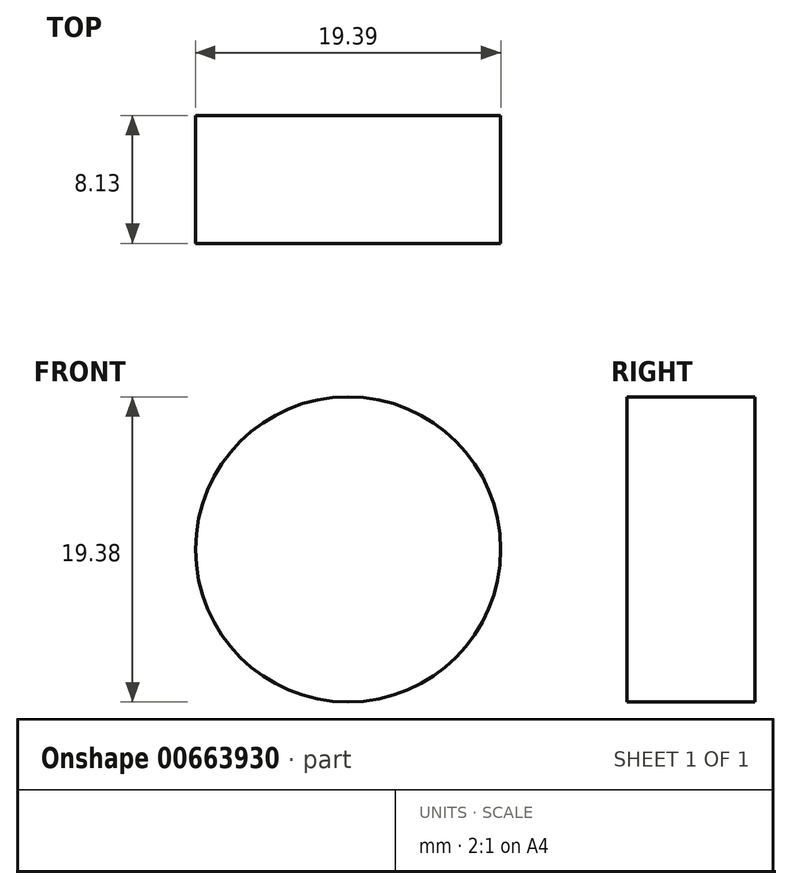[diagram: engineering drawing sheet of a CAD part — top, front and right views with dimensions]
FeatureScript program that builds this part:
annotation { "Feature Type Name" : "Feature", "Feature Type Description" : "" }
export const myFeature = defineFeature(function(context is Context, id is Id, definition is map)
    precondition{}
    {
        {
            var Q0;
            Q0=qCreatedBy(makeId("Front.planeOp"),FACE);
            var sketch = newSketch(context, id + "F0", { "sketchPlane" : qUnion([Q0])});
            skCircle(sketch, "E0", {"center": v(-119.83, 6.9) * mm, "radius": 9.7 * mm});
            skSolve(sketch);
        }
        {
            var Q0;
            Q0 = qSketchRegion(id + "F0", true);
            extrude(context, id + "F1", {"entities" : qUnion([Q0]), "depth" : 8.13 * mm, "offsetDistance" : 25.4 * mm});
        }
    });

==

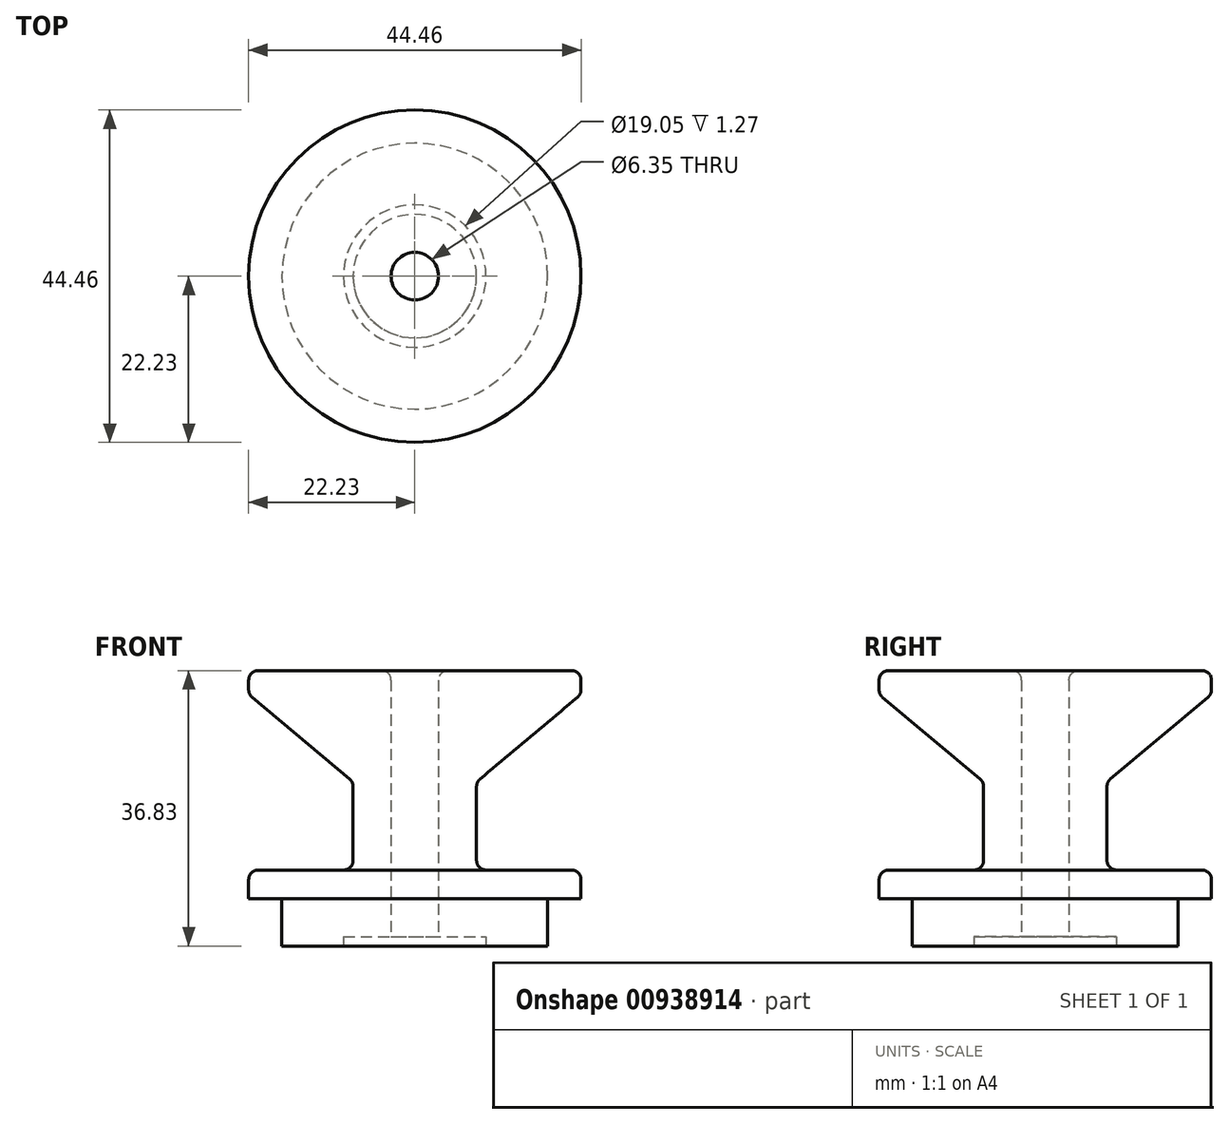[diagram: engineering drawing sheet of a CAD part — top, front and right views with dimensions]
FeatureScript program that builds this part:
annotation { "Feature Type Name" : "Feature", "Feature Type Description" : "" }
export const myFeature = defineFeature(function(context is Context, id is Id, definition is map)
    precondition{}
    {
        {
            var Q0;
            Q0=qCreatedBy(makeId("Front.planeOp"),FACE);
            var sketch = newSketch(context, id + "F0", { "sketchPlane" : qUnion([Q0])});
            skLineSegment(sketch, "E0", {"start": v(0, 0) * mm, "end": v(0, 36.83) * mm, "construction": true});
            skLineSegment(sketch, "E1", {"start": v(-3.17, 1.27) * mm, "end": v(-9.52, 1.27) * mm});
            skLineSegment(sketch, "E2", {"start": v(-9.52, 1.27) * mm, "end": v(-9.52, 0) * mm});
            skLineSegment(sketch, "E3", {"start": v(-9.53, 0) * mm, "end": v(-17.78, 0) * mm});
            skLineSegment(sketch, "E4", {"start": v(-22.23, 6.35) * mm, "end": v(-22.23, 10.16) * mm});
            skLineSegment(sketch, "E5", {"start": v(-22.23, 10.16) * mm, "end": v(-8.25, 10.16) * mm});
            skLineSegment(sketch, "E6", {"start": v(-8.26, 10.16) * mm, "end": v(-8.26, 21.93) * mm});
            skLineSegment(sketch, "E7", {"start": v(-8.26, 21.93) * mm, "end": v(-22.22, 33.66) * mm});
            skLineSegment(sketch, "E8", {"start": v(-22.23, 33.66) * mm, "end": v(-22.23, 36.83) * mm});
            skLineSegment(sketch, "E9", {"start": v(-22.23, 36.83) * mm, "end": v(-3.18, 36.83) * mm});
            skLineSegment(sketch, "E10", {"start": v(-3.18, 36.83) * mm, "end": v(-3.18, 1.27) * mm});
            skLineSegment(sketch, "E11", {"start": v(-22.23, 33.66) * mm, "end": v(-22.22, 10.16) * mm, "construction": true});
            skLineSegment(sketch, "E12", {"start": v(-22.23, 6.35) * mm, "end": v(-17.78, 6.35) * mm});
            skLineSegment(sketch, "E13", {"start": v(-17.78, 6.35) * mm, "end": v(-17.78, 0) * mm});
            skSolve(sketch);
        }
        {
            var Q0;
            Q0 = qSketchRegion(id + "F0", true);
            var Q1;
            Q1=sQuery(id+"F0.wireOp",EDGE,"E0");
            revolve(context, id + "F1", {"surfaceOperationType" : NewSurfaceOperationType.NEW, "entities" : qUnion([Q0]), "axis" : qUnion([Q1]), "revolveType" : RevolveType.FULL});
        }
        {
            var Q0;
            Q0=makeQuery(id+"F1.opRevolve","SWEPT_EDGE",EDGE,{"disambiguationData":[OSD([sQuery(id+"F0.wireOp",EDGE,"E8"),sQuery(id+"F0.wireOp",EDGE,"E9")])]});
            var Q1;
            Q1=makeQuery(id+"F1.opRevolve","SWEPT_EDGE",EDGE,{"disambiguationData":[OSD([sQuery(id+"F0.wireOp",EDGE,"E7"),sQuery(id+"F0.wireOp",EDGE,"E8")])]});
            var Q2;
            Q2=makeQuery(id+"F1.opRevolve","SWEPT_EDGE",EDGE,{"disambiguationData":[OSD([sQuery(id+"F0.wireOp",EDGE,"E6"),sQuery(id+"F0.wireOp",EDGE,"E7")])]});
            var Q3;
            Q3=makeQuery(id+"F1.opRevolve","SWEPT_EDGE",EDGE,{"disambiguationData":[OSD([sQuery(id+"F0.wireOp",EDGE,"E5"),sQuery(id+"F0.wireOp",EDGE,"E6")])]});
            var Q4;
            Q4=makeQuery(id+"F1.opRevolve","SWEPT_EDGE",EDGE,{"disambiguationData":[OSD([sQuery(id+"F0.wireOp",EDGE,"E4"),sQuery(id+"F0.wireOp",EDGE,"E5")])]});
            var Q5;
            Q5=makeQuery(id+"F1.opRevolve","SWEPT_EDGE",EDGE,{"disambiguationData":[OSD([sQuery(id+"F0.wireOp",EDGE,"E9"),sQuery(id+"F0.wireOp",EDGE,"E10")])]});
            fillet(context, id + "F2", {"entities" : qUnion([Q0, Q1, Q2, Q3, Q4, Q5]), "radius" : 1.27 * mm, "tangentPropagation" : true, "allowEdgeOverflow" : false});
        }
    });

---

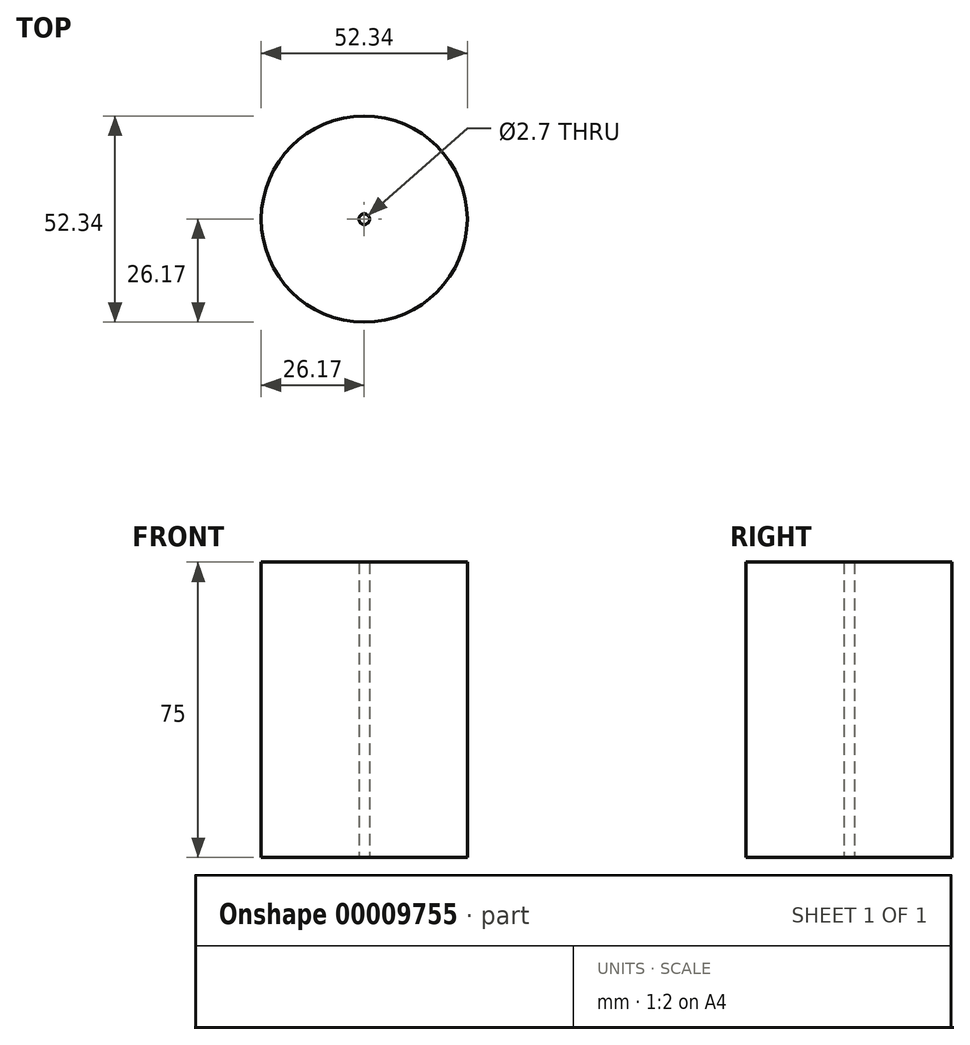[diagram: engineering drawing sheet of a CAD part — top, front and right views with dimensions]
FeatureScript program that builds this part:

### What you will do
Locate each line in the records above that contains the string "radius" and copy those lines. Matching is case-sensitive.

### Answer in full
            skCircle(sketch, "E0", {"center": v(-119.83, 6.9) * mm, "radius": 9.7 * mm});
            fillet(context, id + "F2", {"entities" : qUnion([Q0, Q1, Q2, Q3, Q4, Q5]), "radius" : 1.27 * mm, "tangentPropagation" : true, "allowEdgeOverflow" : false});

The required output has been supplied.